» **Exercise a**
Report every line of the listing that contains the string "kern".

» **Quoted text**

»»

The sleepy town of Goseck, nestled in the district of Weissenfels in the eastern German state of Saxony-Anhalt shimmers under the brutal summer heat, as residents seek respite in the shade.

Nothing in this slumbering locale indicates that one of the most significant archaeological discoveries of all times was made here. But this is indeed exactly where archaeologists digging in the region last September stumbled upon what they believe is Europe’s oldest astronomical observatory ever unearthed.

On Thursday, German experts toasted the discovery as a "milestone in archaeological research" as details of the find were made public. State archaeologist Harald Meller said the site, which is believed to be a monument of ancient cult worship, provided the first insights into the spiritual and religious world of Europe’s earliest farmers. Francois Bertemes of the university of Halle-Wittenberg estimated the site to be around 7,000 years old. He described its significance as "one of the oldest holy sites" discovered in Central Europe.

Through carbon dating of two arrow heads and animal bones found within the site’s circular compounds, archaeologists have been able to determine the date of the site’s origins. They say that with all likelihood it can be traced back to the period between 5000 and 4800 B.C. If that is the case, it would make the Goseck site the oldest-dated astronomical observatory in Europe.

Observatory had scientific and religious value

But it’s not just its age that makes the Goseck location so unusual.

Compared to the approximately 200 other similar prehistoric mound sites strewn throughout Europe, the Goseck site has striking deviations. Instead of the usual four gates leading into the circular compounds, the Goseck monument has just three. The walled-compound also consists of an unusual formation of concentric rings of man-high wooden palisades. The rings and the gates into the inner circles become narrower as one progresses to the center, indicating perhaps that only a few people could enter the inner-most ring.

Wolfhard Schlosser of the Ruhr University Bochum believes the site's unique construction indicates that it is indeed one of the earliest examples of an astrological observatory.

Schlosser, a specialist in astro-archeology, says the southern gates marked the sunrise and sunset of the winter and summer solstice and enabled the early Europeans to determine with accuracy the course of the sun as it moved across the heavens. Schlosser is convinced the site was constructed for the observation of astronomical phenomena such as the movements of the sun, moon and stars, and for keeping track of time. These celestial cycles would have been important for the sowing and harvesting of crops in the early civilization.

««

» **Data supplied**
»»

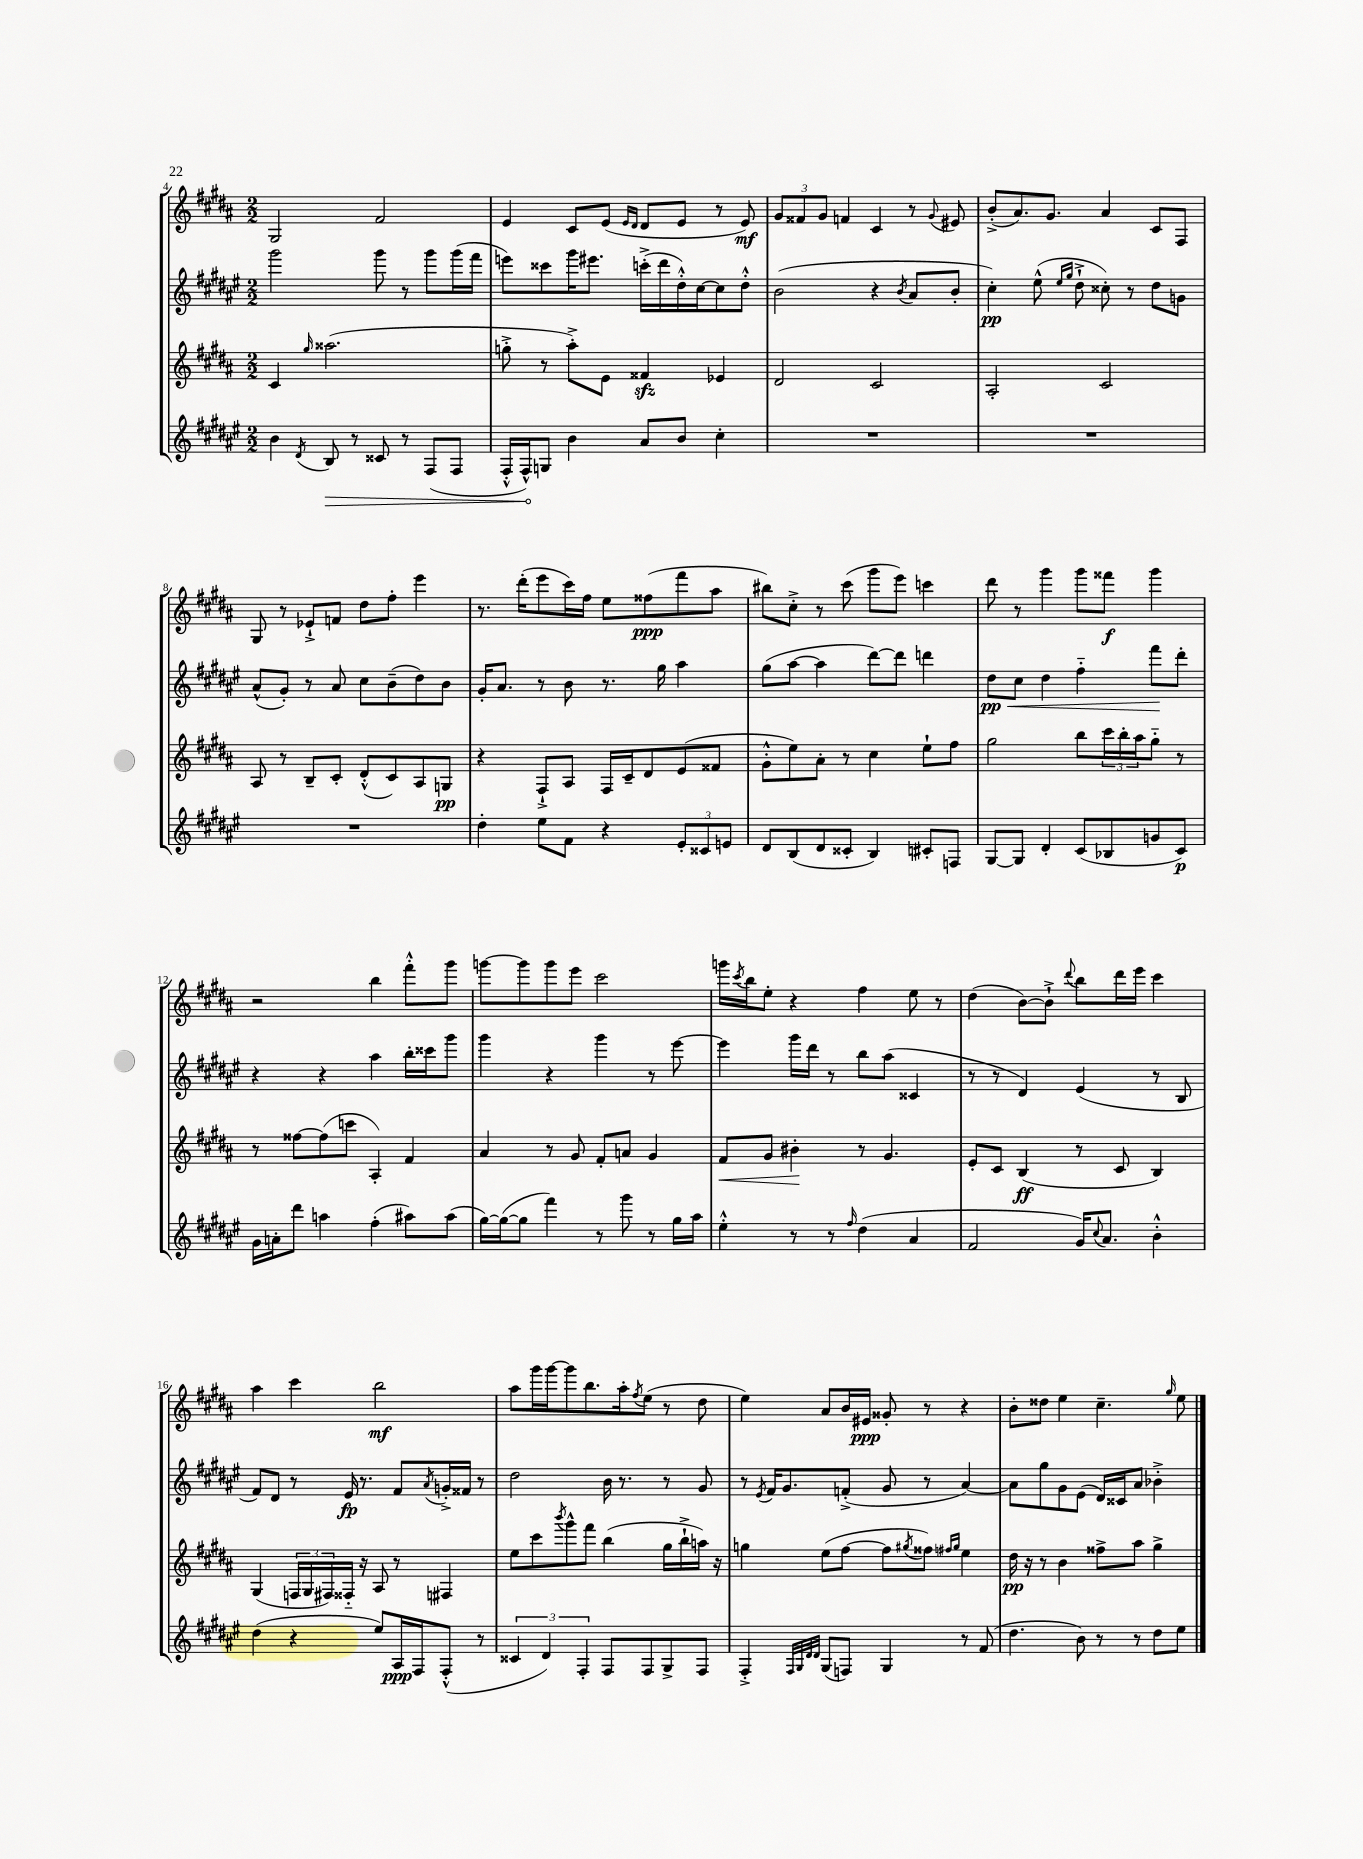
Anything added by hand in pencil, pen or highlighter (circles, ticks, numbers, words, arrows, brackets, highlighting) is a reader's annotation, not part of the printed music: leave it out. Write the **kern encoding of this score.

**kern	**dynam	**kern	**dynam	**kern	**dynam	**kern	**dynam
*part4	*part4	*part3	*part3	*part2	*part2	*part1	*part1
*staff4	*staff4	*staff3	*staff3	*staff2	*staff2	*staff1	*staff1
*clefG2	*	*clefG2	*	*clefG2	*	*clefG2	*
*k[f#c#g#d#a#e#]	*	*k[f#c#g#d#a#]	*	*k[f#c#g#d#a#e#]	*	*k[f#c#g#d#a#]	*
*M2/2	*	*M2/2	*	*M2/2	*	*M2/2	*
=4	=4	=4	=4	=4	=4	=4	=4
4b\	.	4c#/	.	2ggg#\	.	2G#/	.
8qd#/	.	16qqgg#/	.	.	.	.	.
!	!LO:HP:b	!	!	!	!	!	!
8B/	>	(2.aa##X\	.	.	.	.	.
8r	.	.	.	.	.	.	.
8c##X/	.	.	.	8ggg#\	.	2f#/	.
8r	.	.	.	8r	.	.	.
(8F#/L	.	.	.	8ggg#\L	.	.	.
8F#/J	.	.	.	(16ggg#\L	.	.	.
.	.	.	.	16fff#\JJ	.	.	.
=5	=5	=5	=5	=5	=5	=5	=5
16F#'^^/LL	.	8ggn'^\	.	8eeen\L)	.	4e/	.
16F#^^/J)	.	.	.	.	.	.	.
8Gn/J	]	8r	.	8ccc##X\	.	.	.
4b\	.	8aa#'^\L)	.	16ggg#\K	.	8c#/L	.
.	.	.	.	8.eee#X\J	.	.	.
.	.	8e\J	.	.	.	(8e/J	.
.	.	.	.	.	.	16qqe/LL	.
.	.	.	.	.	.	16qqd#/JJ	.
8a#/L	.	4f##Xzz/	.	(16cccn'^\LL	.	8d#/L	.
.	.	.	.	16ddd#\	.	.	.
8b/J	.	.	.	16dd#'^^\)	.	8e/J	.
.	.	.	.	[16cc#\J	.	.	.
4cc#'\	.	4e-X/	.	8cc#\]	.	8r	.
.	.	.	.	8dd#'^^\J	.	8e/)	mf
=6	=6	=6	=6	=6	=6	=6	=6
1r	.	2d#/	.	(2b\	.	12g#/L	.
.	.	.	.	.	.	12f##X/	.
.	.	.	.	.	.	12g#/J	.
.	.	.	.	.	.	4fn/	.
.	.	2c#/	.	4r	.	4c#/	.
.	.	.	.	8qb/	.	.	.
.	.	.	.	8a#/L	.	8r	.
.	.	.	.	.	.	8qqg#/	.
.	.	.	.	8b'/J	.	8e#X/	.
=7	=7	=7	=7	=7	=7	=7	=7
1r	.	2A#'/	.	4cc#'\)	pp	(8b'^/L	.
.	.	.	.	.	.	8.a#/)	.
.	.	.	.	(8ee#^^\	.	.	.
.	.	.	.	.	.	8.g#/J	.
.	.	.	.	16qqee#/LL	.	.	.
.	.	.	.	16qqgg#/JJ	.	.	.
.	.	.	.	8dd#`^\	.	.	.
.	.	2c#/	.	8cc##X'\)	.	4a#/	.
.	.	.	.	8r	.	.	.
.	.	.	.	8dd#\L	.	8c#/L	.
.	.	.	.	8gn\J	.	8F#/J	.
!!LO:LB:g=z
=8	=8	=8	=8	=8	=8	=8	=8
1r	.	8A#/	.	(8a#^^/L	.	8G#/	.
.	.	8r	.	8g#'/J)	.	8r	.
.	.	8B~/L	.	8r	.	8e-X`^/L	.
.	.	8c#'/J	.	8a#/	.	8fn/J	.
.	.	(8d#'^^/L	.	8cc#\L	.	8dd#\L	.
.	.	8c#/)	.	(8b~\	.	8ff#'\J	.
.	.	8A#/	.	8dd#\)	.	4eee\	.
.	.	8Gn/J	pp	8b\J	.	.	.
=9	=9	=9	=9	=9	=9	=9	=9
4dd#'\	.	4r	.	16g#'/KL	.	8.r	.
.	.	.	.	8.a#/J	.	.	.
.	.	.	.	.	.	(16ddd#'\KL	.
8ee#\L	.	8F#`^/L	.	8r	.	8eee\	.
8f#\J	.	8A#/J	.	8b\	.	16ccc#\L)	.
.	.	.	.	.	.	16ff#\JJ	.
4r	.	16F#/LL	.	8.r	.	8ee\L	.
.	.	16c#~/J	.	.	.	.	.
.	.	8d#/	.	.	.	(8ff##X\	ppp
.	.	.	.	16gg#\	.	.	.
12e#'/L	.	(8e/	.	4aa#\	.	8fff#\	.
12c##X/	.	.	.	.	.	.	.
.	.	8f##X/J	.	.	.	8aa#\J	.
12en/J	.	.	.	.	.	.	.
=10	=10	=10	=10	=10	=10	=10	=10
8d#/L	.	8g#'^^\L	.	(8gg#\L	.	8bb#X\L)	.
(8B/	.	8ee\)	.	[8aa#\J	.	8cc#'^\J	.
8d#/	.	8a#'\J	.	4aa#\]	.	8r	.
8c##X'/J	.	8r	.	.	.	(8ccc#\	.
4B/)	.	4cc#\	.	[8ddd#\L)	.	8ggg#\L	.
.	.	.	.	8ddd#\J]	.	8eee\J)	.
8c#X'/L	.	8ee`\L	.	4dddn\	.	4cccn\	.
8Fn/J	.	8ff#\J	.	.	.	.	.
=11	=11	=11	=11	=11	=11	=11	=11
!	!	!	!	!	!LO:HP:b	!	!
[8G#/L	.	2gg#\	.	8dd#\L	< pp	8ddd#\	.
8G#/J]	.	.	.	8cc#\J	.	8r	.
4d#'/	.	.	.	4dd#\	.	4ggg#\	.
(8c#/L	.	8bb\L	.	4ff#\	.	8ggg#\L	.
8B-X/	.	24ccc#\L	.	.	.	8fff##X\J	f
.	.	24bb'\	.	.	.	.	.
.	.	24aa#\J	.	.	.	.	.
8gn/	.	8gg#\J	.	8fff#\L	.	4ggg#\	.
8c#/J)	p	8r	.	8ddd#'\J	[	.	.
!!LO:LB:g=z
=12	=12	=12	=12	=12	=12	=12	=12
16g#\LL	.	8r	.	4r	.	2r	.
16an'\J	.	.	.	.	.	.	.
8ddd#\J	.	[8ff##X\L	.	.	.	.	.
4aan\	.	(8ff##\]	.	4r	.	.	.
.	.	8cccn\J	.	.	.	.	.
(4ff#'\	.	4A#'/)	.	4aa#\	.	4bb\	.
8aa#X\L)	.	4f#/	.	16bb'\LL	.	8fff#'^^\L	.
.	.	.	.	16ccc##X\J	.	.	.
(8aa#\J	.	.	.	8ggg#\J	.	8ggg#\J	.
=13	=13	=13	=13	=13	=13	=13	=13
[16gg#\LL)	.	4a#/	.	4ggg#\	.	[8gggn\L	.
(16gg#\J_	.	.	.	.	.	.	.
8gg#\J]	.	.	.	.	.	8ggg\]	.
4fff#\)	.	8r	.	4r	.	8ggg\	.
.	.	8g#/	.	.	.	8eee\J	.
8r	.	8f#'/L	.	4ggg#\	.	2ccc#\	.
8ggg#\	.	8an/J	.	.	.	.	.
8r	.	4g#/	.	8r	.	.	.
16gg#\LL	.	.	.	[8eee#\	.	.	.
16aa#\JJ	.	.	.	.	.	.	.
=14	=14	=14	=14	=14	=14	=14	=14
!	!	!	!LO:HP:b	!	!	!	!
4ee#'^^\	.	8f#/L	<	4eee#\]	.	16gggn\LL	.
.	.	.	.	.	.	8qccc#/	.
.	.	.	.	.	.	16bb\J	.
.	.	8g#/J	.	.	.	8ee'\J	.
8r	.	4b#X'\	.	16ggg#\LL	.	4r	.
.	.	.	.	16ddd#\JJ	.	.	.
8r	.	.	.	8r	.	.	.
16qqff#/	.	.	.	.	.	.	.
(4dd#\	.	8r	[	8bb\L	.	4ff#\	.
.	.	4.g#/	.	(8aa#\J	.	.	.
4a#/	.	.	.	4c##X/	.	8ee\	.
.	.	.	.	.	.	8r	.
=15	=15	=15	=15	=15	=15	=15	=15
2f#/	.	8e'/L	.	8r	.	(4dd#\	.
.	.	8c#/J	.	8r	.	.	.
.	.	(4B/	ff	4d#/)	.	[8b\L)	.
.	.	.	.	.	.	8b`^\J]	.
.	.	.	.	.	.	8qqddd#/	.
16g#/KL)	.	8r	.	(4e#/	.	8bb\L	.
8qqcc#/	.	.	.	.	.	.	.
8.a#/J	.	.	.	.	.	.	.
.	.	8c#/	.	.	.	16ddd#\L	.
.	.	.	.	.	.	16eee\JJ	.
4b'^^\	.	4B/)	.	8r	.	4ccc#\	.
.	.	.	.	8B/	.	.	.
!!LO:LB:g=z
=16	=16	=16	=16	=16	=16	=16	=16
(4dd#\	.	(4G#/	.	8f#/L)	.	4aa#\	.
.	.	.	.	8d#/J	.	.	.
4r	.	24Fn/LL	.	8r	.	4ccc#\	.
.	.	24G#/	.	.	.	.	.
.	.	24F#X/)	.	.	.	.	.
.	.	16F##X/JJ	.	16e#/	fp	.	.
.	.	16r	.	8.r	.	.	.
8ee#/L)	.	8A#/	.	.	.	2bb\	mf
16A#/L	ppp	8r	.	8f#/L	.	.	.
16F#/J	.	.	.	.	.	.	.
.	.	.	.	8qa#/	.	.	.
(8F#'^^/J	.	4F#X/	.	16gn'^/L	.	.	.
.	.	.	.	16f##X/JJ	.	.	.
8r	.	.	.	8r	.	.	.
=17	=17	=17	=17	=17	=17	=17	=17
6c##X/	.	8ee\L	.	2dd#\	.	8aa#\L	.
.	.	8ccc#\	.	.	.	16ggg#\L	.
6d#/)	.	.	.	.	.	.	.
.	.	.	.	.	.	[16ggg#\J	.
.	.	8qbbb/	.	.	.	.	.
.	.	8ggg#^^\	.	.	.	8ggg#\]	.
6F#'/	.	.	.	.	.	.	.
.	.	8fff#\J	.	.	.	8.bb\	.
8F#/L	.	(4bb\	.	16b\	.	.	.
.	.	.	.	8.r	.	16aa#'\k	.
.	.	.	.	.	.	8qff#/	.
8F#/	.	.	.	.	.	(8ee\J	.
8G#^/	.	16gg#\LL	.	8r	.	8r	.
.	.	16bb`^\	.	.	.	.	.
8F#/J	.	16aan\JJ)	.	8g#/	.	8dd#\	.
.	.	16r	.	.	.	.	.
=18	=18	=18	=18	=18	=18	=18	=18
4F#'^/	.	4ggn\	.	8r	.	4ee\)	.
.	.	.	.	8qe#/	.	.	.
.	.	.	.	16f#/KL	.	.	.
.	.	.	.	8.g#/	.	.	.
32qqF#/LLL	.	.	.	.	.	.	.
32qqG#/	.	.	.	.	.	.	.
32qqd#/	.	.	.	.	.	.	.
32qqd#/JJJ	.	.	.	.	.	.	.
(8G#/L	.	(8ee\L	.	.	.	8a#/L	.
8Fn/J)	.	[8ff#\J	.	(8fn'^/J	.	16b/L	.
.	.	.	.	.	.	16e#X/JJ	ppp
4G#/	.	8ff#\L]	.	8g#/	.	8g##X'/	.
.	.	8qgg#X/	.	.	.	.	.
.	.	8ff##X\J)	.	8r	.	8r	.
.	.	16qqff#X/LL	.	.	.	.	.
.	.	16qqgg#/JJ	.	.	.	.	.
8r	.	4ee\	.	[4a#/)	.	4r	.
(8f#/	.	.	.	.	.	.	.
=19	=19	=19	=19	=19	=19	=19	=19
4.dd#\	.	16dd#\	pp	8a#\L]	.	8b'\L	.
.	.	16r	.	.	.	.	.
.	.	8r	.	8gg#\	.	8dd##X\J	.
.	.	4b\	.	8g#\	.	4ee\	.
8b\)	.	.	.	(8e#\J	.	.	.
8r	.	8ff##X^\L	.	16d#/LL)	.	4.cc#~\	.
.	.	.	.	16c##X/J	.	.	.
8r	.	8aa#\J	.	8a#/J	.	.	.
8dd#\L	.	4gg#^\	.	4b-X'^\	.	.	.
.	.	.	.	.	.	16qqgg#/	.
8ee#\J	.	.	.	.	.	8ee\	.
==	==	==	==	==	==	==	==
*-	*-	*-	*-	*-	*-	*-	*-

««

» **Exercise b**
Answer these questions from the Goseck observatory article above:
(i) How many gates lead into the circular compounds of the Goseck monument?
(ii) To what period do archaeologists say the site can be traced back?
(iii) At which university is Wolfhard Schlosser?

» **Task output a**
Anything added by hand in pencil, pen or highlighter (circles, ticks, numbers, words, arrows, brackets, highlighting) is a reader's annotation, not part of the printed music: leave it out. Write the **kern encoding of this score.
**kern	**dynam	**kern	**dynam	**kern	**dynam	**kern	**dynam

» **Task output b**
(i) Three.
(ii) The period between 5000 and 4800 B.C.
(iii) The Ruhr University Bochum.